If You Say Yes, We Can’t Be Friends…
Frigamajig
Yes that’s right people I said it.
And I meant it.
I am sitting here at my office working on images and the thoughts that keep flooding my mind come from a variety of sources. Little pebbles that keep tink-tink-tinking away at the window of my mind.
Does that ever happen to you? You feel like God is speaking to you in a millon ways on the same thing. That it can’t be a coincidence that everyone is sharing, prodding, encouraging on the same subject.
So here it is.
My body.
Nope, don’t worry (why would you) but I am not sharing a picture.
Actually I might, but not yet.
Here is it, for real this time.
I KNOW that I NEED to love my body the way it is right now. My life has always been diet focused. What I should eat, what I shouldn’t eat, feeling guilty about treats. Justifying my choices to others LIKE THEY CARE… and friends… I AM OVER IT.
Ok, I am still in it, but mentally I am fed up.
I am fed up spending energy that could be used to serve others, fuel my passions, to create and inspire, to worry about these things that do not matter.
And this I know, I can’t look for it anywhere else.
If I am going to move forward. I have to love me no matter what.
Love me right now with my bumps and jiggles and wiggles.
I need to not even say that I will love me until I get to where I want to go… I need to not worry about going anywhere but BE right now in my body, and loving it.
EEEk. Guys this is big stuff for me.
Like the hugest.
I was at the Fearless Women’s Summit in Halifax last Saturday (a great event, you should totally go next year or at the next one in a city near you!) And the first speaker, Lindsay Umlah, talked about loving your body, and while I placed my hands on my stomach and gave gratitude for what it has done for me and what it represents (motherhood) I was still torn to being embarrassed, trying to shake it off I opened my eyes and shook my head. And what I saw…. Was that my thighs were taking up more space on my chair than the woman to the right or to the left of me. And suddenly I felt less-than. Like I was worth-less because my thighs were bigger. And then, why can’t I stick to anything, why are mine so much bigger?

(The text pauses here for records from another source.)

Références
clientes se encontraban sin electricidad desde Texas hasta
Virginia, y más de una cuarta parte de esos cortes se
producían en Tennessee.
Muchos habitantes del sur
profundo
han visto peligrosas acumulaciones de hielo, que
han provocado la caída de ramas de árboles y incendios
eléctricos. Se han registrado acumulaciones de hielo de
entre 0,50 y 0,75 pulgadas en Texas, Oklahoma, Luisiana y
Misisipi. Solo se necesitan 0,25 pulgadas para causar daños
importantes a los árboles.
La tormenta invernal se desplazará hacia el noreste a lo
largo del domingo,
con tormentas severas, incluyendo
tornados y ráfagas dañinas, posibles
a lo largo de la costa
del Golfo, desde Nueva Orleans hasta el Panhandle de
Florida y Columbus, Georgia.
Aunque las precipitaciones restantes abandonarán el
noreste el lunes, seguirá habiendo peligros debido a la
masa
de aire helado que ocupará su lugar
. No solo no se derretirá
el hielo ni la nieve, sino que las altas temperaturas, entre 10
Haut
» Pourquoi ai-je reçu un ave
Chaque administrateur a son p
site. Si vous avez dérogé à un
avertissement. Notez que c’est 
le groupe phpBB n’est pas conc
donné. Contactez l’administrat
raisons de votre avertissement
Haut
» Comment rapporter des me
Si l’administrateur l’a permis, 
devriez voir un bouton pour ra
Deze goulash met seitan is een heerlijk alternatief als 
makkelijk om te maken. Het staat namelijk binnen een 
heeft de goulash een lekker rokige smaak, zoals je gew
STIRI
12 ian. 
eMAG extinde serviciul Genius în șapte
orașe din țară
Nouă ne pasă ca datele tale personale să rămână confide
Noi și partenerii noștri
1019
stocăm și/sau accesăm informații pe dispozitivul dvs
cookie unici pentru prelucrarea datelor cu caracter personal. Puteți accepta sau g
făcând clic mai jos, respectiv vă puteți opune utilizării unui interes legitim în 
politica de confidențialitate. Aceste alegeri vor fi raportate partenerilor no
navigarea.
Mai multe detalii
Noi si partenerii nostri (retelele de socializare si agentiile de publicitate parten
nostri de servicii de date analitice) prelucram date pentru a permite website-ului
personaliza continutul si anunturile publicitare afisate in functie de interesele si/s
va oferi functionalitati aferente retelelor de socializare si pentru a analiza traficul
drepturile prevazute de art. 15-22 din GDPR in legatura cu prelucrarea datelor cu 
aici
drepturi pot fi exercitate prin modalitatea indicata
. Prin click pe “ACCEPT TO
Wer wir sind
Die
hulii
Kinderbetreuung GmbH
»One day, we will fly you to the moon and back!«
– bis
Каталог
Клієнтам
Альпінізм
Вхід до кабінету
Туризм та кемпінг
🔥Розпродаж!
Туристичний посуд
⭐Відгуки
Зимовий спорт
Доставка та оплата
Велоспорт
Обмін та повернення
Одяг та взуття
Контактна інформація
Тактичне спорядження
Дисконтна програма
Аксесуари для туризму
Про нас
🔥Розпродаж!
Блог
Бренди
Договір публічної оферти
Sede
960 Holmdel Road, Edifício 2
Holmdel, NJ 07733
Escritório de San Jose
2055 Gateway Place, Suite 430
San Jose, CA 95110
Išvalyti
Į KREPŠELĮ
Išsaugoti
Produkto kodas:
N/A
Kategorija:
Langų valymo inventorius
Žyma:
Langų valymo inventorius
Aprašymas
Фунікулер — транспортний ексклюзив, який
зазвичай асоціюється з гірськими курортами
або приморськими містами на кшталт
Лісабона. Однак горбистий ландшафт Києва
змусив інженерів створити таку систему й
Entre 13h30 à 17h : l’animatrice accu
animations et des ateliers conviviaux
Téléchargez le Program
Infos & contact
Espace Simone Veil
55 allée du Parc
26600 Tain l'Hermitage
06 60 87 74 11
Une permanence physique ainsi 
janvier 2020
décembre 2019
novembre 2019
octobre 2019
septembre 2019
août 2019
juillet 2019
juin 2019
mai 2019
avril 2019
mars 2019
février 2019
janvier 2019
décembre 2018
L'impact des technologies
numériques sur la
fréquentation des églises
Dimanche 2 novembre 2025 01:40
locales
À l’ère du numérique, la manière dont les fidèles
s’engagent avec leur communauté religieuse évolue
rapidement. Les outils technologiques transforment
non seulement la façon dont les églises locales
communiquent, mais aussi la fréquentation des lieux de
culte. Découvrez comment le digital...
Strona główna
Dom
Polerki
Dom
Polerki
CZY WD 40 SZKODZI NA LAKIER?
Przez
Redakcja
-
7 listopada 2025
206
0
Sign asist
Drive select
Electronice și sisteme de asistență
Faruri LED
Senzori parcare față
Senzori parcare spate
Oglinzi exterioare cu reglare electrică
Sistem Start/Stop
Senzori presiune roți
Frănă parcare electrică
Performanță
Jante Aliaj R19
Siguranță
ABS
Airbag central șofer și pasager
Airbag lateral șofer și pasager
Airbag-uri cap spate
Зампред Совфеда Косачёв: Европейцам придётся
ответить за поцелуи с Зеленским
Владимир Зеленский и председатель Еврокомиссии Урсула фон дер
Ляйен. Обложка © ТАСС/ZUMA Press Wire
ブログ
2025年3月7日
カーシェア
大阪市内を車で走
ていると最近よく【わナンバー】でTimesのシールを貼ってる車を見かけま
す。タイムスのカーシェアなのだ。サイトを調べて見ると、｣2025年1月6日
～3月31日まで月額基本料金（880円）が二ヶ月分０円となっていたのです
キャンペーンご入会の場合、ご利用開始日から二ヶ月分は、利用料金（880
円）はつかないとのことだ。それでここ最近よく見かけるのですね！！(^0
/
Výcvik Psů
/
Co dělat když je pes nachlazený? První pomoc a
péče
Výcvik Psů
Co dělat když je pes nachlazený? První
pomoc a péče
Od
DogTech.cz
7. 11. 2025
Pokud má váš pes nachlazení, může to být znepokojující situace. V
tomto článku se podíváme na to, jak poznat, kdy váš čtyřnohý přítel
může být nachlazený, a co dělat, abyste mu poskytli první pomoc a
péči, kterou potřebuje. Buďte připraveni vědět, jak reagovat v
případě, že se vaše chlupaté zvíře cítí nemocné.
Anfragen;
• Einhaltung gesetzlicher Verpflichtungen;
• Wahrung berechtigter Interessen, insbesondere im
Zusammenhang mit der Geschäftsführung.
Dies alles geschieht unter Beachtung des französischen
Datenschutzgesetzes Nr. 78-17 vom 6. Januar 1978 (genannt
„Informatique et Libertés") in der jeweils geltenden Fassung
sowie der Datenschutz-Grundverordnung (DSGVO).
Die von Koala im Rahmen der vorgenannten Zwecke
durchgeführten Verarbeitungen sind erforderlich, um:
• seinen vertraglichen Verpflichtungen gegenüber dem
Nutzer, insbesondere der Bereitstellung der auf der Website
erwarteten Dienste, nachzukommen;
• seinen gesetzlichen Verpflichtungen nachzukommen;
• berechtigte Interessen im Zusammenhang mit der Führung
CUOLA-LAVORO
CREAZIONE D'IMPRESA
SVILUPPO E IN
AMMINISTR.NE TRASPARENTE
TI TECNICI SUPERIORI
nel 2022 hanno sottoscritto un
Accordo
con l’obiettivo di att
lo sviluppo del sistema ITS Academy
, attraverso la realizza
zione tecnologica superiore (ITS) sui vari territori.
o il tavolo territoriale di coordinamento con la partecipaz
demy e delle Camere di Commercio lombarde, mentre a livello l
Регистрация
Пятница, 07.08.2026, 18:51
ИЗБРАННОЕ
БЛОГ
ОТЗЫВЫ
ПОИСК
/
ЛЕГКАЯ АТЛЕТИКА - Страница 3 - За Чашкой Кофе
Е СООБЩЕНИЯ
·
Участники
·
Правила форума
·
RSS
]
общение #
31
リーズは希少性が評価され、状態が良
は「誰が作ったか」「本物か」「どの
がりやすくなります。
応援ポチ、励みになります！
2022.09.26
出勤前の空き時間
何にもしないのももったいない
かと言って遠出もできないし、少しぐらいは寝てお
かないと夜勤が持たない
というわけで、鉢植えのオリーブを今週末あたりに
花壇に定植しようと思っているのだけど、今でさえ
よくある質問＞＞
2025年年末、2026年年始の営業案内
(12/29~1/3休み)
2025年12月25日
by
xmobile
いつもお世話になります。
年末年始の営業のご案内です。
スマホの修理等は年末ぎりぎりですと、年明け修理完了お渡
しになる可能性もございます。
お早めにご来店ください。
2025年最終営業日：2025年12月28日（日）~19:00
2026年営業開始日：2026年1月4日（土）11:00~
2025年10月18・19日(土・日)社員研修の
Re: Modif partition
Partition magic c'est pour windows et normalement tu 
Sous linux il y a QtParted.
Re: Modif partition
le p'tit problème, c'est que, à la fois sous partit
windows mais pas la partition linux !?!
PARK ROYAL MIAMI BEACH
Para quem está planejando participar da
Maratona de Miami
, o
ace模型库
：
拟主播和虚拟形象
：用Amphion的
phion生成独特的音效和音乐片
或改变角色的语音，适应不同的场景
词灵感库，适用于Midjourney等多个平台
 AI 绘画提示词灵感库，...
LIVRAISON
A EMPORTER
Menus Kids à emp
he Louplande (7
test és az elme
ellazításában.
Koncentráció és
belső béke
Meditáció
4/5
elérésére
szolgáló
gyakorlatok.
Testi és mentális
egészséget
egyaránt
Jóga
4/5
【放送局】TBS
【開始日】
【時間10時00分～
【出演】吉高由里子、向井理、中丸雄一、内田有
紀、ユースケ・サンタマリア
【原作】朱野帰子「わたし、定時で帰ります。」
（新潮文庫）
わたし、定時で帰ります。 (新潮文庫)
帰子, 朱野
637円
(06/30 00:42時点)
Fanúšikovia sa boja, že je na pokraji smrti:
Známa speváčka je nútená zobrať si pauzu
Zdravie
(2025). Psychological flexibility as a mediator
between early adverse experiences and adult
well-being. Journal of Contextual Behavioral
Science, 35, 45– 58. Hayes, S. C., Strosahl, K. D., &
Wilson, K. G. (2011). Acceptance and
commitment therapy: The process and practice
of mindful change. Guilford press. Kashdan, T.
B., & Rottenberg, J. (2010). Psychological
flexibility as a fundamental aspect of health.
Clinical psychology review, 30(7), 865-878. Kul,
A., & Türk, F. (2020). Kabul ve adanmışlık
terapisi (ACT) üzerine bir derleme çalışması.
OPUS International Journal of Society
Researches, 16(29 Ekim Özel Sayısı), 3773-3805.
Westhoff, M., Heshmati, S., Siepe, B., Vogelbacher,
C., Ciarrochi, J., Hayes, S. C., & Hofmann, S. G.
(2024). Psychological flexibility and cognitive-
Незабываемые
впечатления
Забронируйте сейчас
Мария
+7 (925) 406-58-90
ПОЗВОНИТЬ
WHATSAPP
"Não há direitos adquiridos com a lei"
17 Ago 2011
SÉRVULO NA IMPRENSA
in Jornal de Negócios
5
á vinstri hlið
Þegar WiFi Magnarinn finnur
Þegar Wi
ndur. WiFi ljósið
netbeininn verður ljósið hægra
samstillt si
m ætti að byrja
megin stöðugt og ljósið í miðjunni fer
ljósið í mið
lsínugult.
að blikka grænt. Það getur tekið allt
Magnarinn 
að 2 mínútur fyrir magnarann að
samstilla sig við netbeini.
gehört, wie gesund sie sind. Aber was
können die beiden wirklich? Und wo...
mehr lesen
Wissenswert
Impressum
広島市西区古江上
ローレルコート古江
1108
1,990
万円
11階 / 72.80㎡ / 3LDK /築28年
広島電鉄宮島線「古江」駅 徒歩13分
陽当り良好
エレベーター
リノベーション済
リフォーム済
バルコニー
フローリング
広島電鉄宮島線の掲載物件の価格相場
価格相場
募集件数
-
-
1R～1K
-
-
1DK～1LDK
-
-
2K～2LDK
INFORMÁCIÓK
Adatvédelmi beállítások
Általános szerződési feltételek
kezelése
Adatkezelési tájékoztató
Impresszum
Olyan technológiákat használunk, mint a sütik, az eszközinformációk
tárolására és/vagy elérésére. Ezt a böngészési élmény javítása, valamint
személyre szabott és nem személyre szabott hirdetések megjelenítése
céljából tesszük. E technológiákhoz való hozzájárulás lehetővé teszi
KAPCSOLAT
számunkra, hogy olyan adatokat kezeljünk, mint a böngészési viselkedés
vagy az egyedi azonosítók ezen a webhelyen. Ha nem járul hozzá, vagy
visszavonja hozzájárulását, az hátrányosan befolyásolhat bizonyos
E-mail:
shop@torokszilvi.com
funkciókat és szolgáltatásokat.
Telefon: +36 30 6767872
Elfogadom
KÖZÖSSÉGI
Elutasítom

Dangnabit Heather why are you so mean to yourself? Can’t you just love on your belly without beating up on your legs?
Then just letting the spiral continue getting down on myself. All the while hearing the message carry on that we need to love our bodies. They are gifts and I know that I need to change my relationship with mine.
So here it is. I need to love my body right now.
This roll that is coming over the top of my fabletics pants. LOVE YOU.
Ok that may be a stretch. This is day one here.
But here’s the deal. EVEN IF I NEVER LOST ANOTHER POUND> EVEN IF I NEVER CHANGED ONE TINY BIT OF HOW I LOOKED> MY VALUE WOULD NOT CHANGE.
WOWZAS.
Did you hear that??
Cuz it’s not just me! It’s you too!!! YES YOU!
If you don’t lose a pound or change your hair, if you are always exactly how you are right now. YOU ARE SO SO SO VALUABLE.
Your worth isn’t determined by your body size, the number on the scale, or how it compares with that person in the chair next to you.
Oh crud, right, me too then.
Think about it. Would you love your children or parents more if they were skinny?
Just so you know, if you say yes to this I don’t think we can’t be friends anymore…
But in reality it’s not the way we work. We give other people so much more grace than we give ourselves.
Why do you think our worth changes with the number on the scale? When did we learn that these two things were in anyway related?
So how about you give yourself a break today?
And I’m not talking a kit kat bar (though it does sound tasty!) But how about loving yourself a little bit today, or better yet…a lot bit!
I’m working on it!
For now my body needs rest, so that’s where I am going. But I had to share these thoughts.
Great blog Heather. We as women always find fault with our bodies. People say to me “but you are slim”, yes!, but I can still
Point out things I don’t like but I think that is something that we will always have to live with. My husband loves me, my children and grandchildren love me and the biggest decision I’ve made this year is to start going grey gracefully. Why do we put so much pressure on ourselves to look like others think we should look. So keep up the good work, you have to do things for “you”, no one else.
Thank you for sharing Janet! It’s so easy for us to assume that because we like the way someone else looks that they should too! (Which I think you should! but I know how it rolls!) And thank you!!! I can’t wait to see your grey!